- _Work task_: Repeat the rows below with "top-left" swapped for "upper-left" and nothing else changed. Leave the pictures out.

- _Entries supplied_:
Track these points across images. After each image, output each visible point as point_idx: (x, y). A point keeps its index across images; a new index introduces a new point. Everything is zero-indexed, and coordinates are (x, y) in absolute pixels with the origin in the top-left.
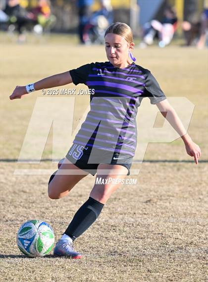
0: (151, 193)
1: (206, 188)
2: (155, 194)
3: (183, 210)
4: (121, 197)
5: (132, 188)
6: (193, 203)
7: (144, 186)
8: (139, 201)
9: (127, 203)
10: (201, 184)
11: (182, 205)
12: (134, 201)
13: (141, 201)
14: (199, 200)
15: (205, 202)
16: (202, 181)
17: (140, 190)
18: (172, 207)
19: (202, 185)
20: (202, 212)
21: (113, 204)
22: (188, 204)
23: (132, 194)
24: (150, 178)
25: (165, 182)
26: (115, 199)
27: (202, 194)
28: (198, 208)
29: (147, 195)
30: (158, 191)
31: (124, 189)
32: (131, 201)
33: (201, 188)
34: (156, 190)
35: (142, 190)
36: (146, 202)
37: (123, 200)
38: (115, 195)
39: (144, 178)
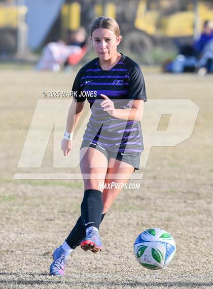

- _Task solution_:
Track these points across images. After each image, output each visible point as point_idx: (x, y). A point keeps its index across images; a new index introduces a new point. Everything is zero-indexed, and coordinates are (x, y) in absolute pixels with the origin in the upper-left.
0: (151, 193)
1: (206, 188)
2: (155, 194)
3: (183, 210)
4: (121, 197)
5: (132, 188)
6: (193, 203)
7: (144, 186)
8: (139, 201)
9: (127, 203)
10: (201, 184)
11: (182, 205)
12: (134, 201)
13: (141, 201)
14: (199, 200)
15: (205, 202)
16: (202, 181)
17: (140, 190)
18: (172, 207)
19: (202, 185)
20: (202, 212)
21: (113, 204)
22: (188, 204)
23: (132, 194)
24: (150, 178)
25: (165, 182)
26: (115, 199)
27: (202, 194)
28: (198, 208)
29: (147, 195)
30: (158, 191)
31: (124, 189)
32: (131, 201)
33: (201, 188)
34: (156, 190)
35: (142, 190)
36: (146, 202)
37: (123, 200)
38: (115, 195)
39: (144, 178)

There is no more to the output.